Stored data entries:
^^^^^^^^

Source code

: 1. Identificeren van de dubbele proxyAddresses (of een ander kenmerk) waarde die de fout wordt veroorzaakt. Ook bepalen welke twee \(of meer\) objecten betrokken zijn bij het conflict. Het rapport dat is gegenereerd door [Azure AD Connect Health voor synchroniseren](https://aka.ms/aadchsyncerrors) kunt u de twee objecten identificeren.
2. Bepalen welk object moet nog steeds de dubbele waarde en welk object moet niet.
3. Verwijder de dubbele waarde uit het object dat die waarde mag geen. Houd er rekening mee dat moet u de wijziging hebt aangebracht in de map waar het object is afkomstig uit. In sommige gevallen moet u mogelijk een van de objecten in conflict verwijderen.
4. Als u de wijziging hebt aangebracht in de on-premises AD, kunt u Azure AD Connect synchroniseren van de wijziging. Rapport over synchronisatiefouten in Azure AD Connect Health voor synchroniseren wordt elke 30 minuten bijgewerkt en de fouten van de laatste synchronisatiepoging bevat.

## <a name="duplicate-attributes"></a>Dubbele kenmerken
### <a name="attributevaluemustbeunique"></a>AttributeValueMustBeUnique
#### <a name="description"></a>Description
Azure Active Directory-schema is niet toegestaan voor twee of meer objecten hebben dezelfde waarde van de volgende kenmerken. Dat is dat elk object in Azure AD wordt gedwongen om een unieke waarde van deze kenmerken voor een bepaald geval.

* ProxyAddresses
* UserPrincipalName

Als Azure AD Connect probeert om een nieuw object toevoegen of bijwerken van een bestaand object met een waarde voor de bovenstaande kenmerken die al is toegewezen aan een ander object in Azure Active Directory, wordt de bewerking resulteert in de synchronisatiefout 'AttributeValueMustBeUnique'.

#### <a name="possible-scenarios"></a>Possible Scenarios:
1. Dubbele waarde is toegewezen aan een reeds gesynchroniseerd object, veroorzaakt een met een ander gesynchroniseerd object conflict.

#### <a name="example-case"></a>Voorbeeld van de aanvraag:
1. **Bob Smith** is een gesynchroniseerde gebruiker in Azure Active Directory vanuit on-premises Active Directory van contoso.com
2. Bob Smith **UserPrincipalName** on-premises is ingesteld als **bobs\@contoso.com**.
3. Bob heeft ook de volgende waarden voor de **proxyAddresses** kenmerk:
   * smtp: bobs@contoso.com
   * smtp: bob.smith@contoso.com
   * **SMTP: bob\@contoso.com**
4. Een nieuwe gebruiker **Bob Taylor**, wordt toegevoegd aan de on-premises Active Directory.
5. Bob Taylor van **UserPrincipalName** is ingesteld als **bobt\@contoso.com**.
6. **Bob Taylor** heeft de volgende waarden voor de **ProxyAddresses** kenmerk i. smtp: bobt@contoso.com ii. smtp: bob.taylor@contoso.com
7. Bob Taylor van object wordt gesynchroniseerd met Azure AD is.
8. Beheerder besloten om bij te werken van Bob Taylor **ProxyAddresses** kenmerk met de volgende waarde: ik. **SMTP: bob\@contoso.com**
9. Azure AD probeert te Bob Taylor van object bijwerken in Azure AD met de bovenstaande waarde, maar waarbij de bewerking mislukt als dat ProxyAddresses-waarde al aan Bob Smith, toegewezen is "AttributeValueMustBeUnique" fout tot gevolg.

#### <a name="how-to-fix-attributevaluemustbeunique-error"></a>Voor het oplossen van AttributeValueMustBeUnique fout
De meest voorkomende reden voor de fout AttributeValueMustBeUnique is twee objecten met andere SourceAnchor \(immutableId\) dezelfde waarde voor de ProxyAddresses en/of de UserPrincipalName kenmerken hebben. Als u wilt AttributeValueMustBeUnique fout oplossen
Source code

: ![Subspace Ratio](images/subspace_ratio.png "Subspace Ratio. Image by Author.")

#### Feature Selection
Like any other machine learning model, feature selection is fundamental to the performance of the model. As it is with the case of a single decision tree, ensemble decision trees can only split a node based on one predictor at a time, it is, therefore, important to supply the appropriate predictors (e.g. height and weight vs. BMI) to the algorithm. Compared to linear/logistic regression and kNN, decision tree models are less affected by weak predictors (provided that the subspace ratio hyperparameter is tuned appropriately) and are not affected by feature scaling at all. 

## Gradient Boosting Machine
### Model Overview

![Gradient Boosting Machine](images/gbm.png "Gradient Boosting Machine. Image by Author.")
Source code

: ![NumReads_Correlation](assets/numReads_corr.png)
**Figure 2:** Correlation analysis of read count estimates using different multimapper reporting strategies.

^^^^^^^^

◆ **Work to complete**: Looking at the records above, return exactly the lines from the line with "Als Azure AD" to the line with "van AttributeValueMustBeUnique fout", both ends included.

◆ **Written answer**:
Als Azure AD Connect probeert om een nieuw object toevoegen of bijwerken van een bestaand object met een waarde voor de bovenstaande kenmerken die al is toegewezen aan een ander object in Azure Active Directory, wordt de bewerking resulteert in de synchronisatiefout 'AttributeValueMustBeUnique'.

#### <a name="possible-scenarios"></a>Possible Scenarios:
1. Dubbele waarde is toegewezen aan een reeds gesynchroniseerd object, veroorzaakt een met een ander gesynchroniseerd object conflict.

#### <a name="example-case"></a>Voorbeeld van de aanvraag:
1. **Bob Smith** is een gesynchroniseerde gebruiker in Azure Active Directory vanuit on-premises Active Directory van contoso.com
2. Bob Smith **UserPrincipalName** on-premises is ingesteld als **bobs\@contoso.com**.
3. Bob heeft ook de volgende waarden voor de **proxyAddresses** kenmerk:
   * smtp: bobs@contoso.com
   * smtp: bob.smith@contoso.com
   * **SMTP: bob\@contoso.com**
4. Een nieuwe gebruiker **Bob Taylor**, wordt toegevoegd aan de on-premises Active Directory.
5. Bob Taylor van **UserPrincipalName** is ingesteld als **bobt\@contoso.com**.
6. **Bob Taylor** heeft de volgende waarden voor de **ProxyAddresses** kenmerk i. smtp: bobt@contoso.com ii. smtp: bob.taylor@contoso.com
7. Bob Taylor van object wordt gesynchroniseerd met Azure AD is.
8. Beheerder besloten om bij te werken van Bob Taylor **ProxyAddresses** kenmerk met de volgende waarde: ik. **SMTP: bob\@contoso.com**
9. Azure AD probeert te Bob Taylor van object bijwerken in Azure AD met de bovenstaande waarde, maar waarbij de bewerking mislukt als dat ProxyAddresses-waarde al aan Bob Smith, toegewezen is "AttributeValueMustBeUnique" fout tot gevolg.

#### <a name="how-to-fix-attributevaluemustbeunique-error"></a>Voor het oplossen van AttributeValueMustBeUnique fout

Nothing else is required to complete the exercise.